--- Provided text ---
This project analyses the factors related to life expectancy based on a public dataset from WHO. The data was collected between 2000 and 2015. Studied factors include development status of a country, GDP, population, schooling years, alcohol consumption, BMI, government expenditure on health, per-capital expenditure on health, various immunisation coverage, thinness disease, measles cases, HIV/AIDS deaths, and mortality rate of adult, children, and infants.

During data processing, data were thoroughly checked (horizontally and vertically), cleaned, and transformed. Missing values were imputed using Bagged-trees algorithm. During exploratory data analysis (EDA), box and whisker plot, histogram, and multiple factor analysis (MFA) were applied to explore and mine the overall trends within the data. MFA is an unsupervised machine learning technique. 8 questions were designed and answered statistically in this project. Depending on the nature of each question, multiple analysis techniques were applied such as multiple linear regression, correlation matrix, VIF, assumption diagnostic plots, Welch’s t-test, principal component analysis (PCA), Shapiro-wilk test, Wilcoxon signed-rank test, and longitudinal multilevel mixed-effect modelling.

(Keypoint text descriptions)
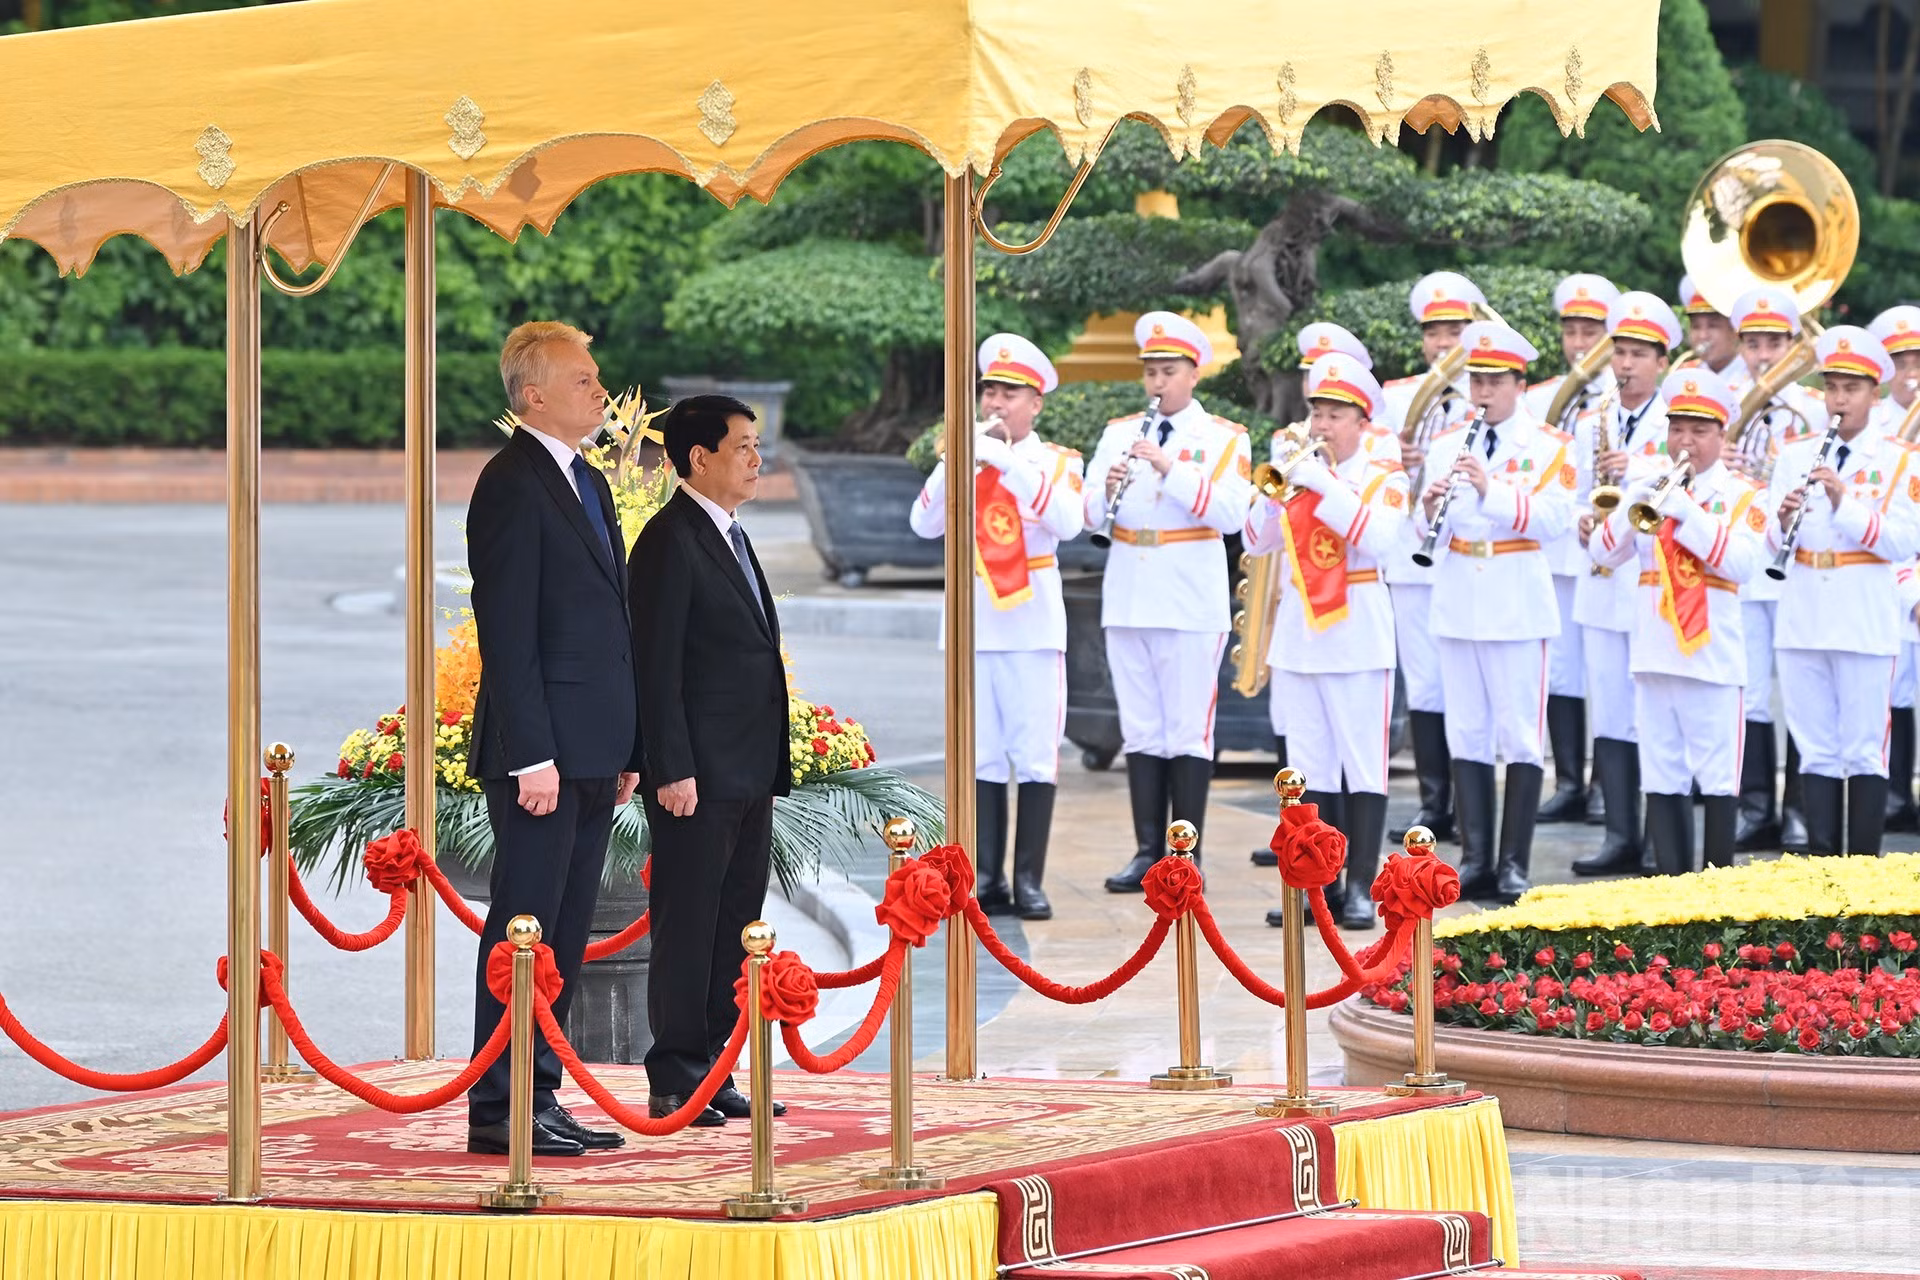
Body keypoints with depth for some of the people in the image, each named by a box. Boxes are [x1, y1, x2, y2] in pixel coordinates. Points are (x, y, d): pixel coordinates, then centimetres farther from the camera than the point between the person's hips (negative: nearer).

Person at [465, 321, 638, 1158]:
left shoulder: (587, 484, 18)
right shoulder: (512, 484, -11)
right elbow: (506, 630, -16)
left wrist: (625, 752, 18)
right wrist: (532, 755, -20)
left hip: (590, 755, 9)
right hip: (544, 752, -9)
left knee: (566, 934, 11)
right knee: (523, 931, -7)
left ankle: (539, 1099, 16)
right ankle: (498, 1112, -5)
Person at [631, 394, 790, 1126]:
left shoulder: (730, 538, 18)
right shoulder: (670, 542, -11)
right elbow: (657, 666, -15)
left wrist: (771, 767, 18)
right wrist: (673, 770, -19)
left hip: (747, 779, 9)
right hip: (698, 777, -9)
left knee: (733, 928, 10)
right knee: (687, 928, -4)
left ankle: (715, 1077, 15)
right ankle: (675, 1084, 0)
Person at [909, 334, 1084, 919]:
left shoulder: (1056, 461, 3)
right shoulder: (968, 459, 10)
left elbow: (1067, 522, -17)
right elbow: (924, 524, -2)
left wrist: (1010, 463, -22)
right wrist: (953, 464, -16)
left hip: (1033, 624, -3)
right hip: (973, 624, 3)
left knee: (1034, 754, -4)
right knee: (981, 758, 3)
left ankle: (1030, 881, -1)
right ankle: (988, 878, 5)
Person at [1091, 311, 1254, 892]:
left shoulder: (1224, 439, 0)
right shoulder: (1119, 433, 12)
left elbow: (1230, 514, -14)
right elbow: (1091, 515, 6)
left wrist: (1170, 469, -21)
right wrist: (1108, 488, -16)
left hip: (1191, 603, -4)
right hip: (1127, 599, 4)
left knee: (1188, 730, -3)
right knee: (1140, 731, 6)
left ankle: (1187, 857, 1)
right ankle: (1147, 851, 11)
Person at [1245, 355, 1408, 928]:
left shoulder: (1383, 478, -1)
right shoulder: (1300, 472, 11)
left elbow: (1378, 539, -20)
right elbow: (1256, 542, 4)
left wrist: (1324, 486, -21)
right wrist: (1279, 488, -11)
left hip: (1357, 637, -5)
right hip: (1299, 633, 5)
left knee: (1363, 765, -4)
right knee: (1311, 766, 7)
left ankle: (1361, 888, -3)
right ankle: (1321, 886, 12)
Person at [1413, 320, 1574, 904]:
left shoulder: (1547, 447, -2)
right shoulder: (1447, 446, 9)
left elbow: (1553, 519, -15)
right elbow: (1429, 530, 5)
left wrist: (1491, 489, -26)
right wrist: (1430, 508, -18)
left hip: (1518, 608, -4)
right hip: (1458, 606, 4)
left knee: (1520, 736, -1)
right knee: (1467, 735, 5)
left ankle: (1515, 865, 3)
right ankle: (1475, 859, 9)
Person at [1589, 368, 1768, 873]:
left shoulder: (1741, 494, 2)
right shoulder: (1648, 479, 12)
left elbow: (1743, 562, -13)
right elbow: (1604, 553, 3)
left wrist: (1686, 511, -19)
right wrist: (1634, 502, -13)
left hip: (1713, 654, -4)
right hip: (1654, 652, 4)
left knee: (1717, 777, -3)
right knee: (1662, 777, 5)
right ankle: (1671, 878, 10)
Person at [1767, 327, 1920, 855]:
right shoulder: (1796, 454, 10)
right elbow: (1772, 542, 5)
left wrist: (1844, 505, -21)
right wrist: (1784, 521, -17)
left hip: (1865, 626, -3)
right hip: (1802, 625, 3)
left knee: (1863, 753, -1)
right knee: (1816, 752, 7)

--- Task statement ---
Answer these questions from the life expectancy project summary:
(a) Between which years was the data collected?
(b) Which algorithm was used to impute missing values?
(c) How many questions were designed and answered statistically?

--- Solution for this task ---
(a) Between 2000 and 2015.
(b) The Bagged-trees algorithm.
(c) 8 questions.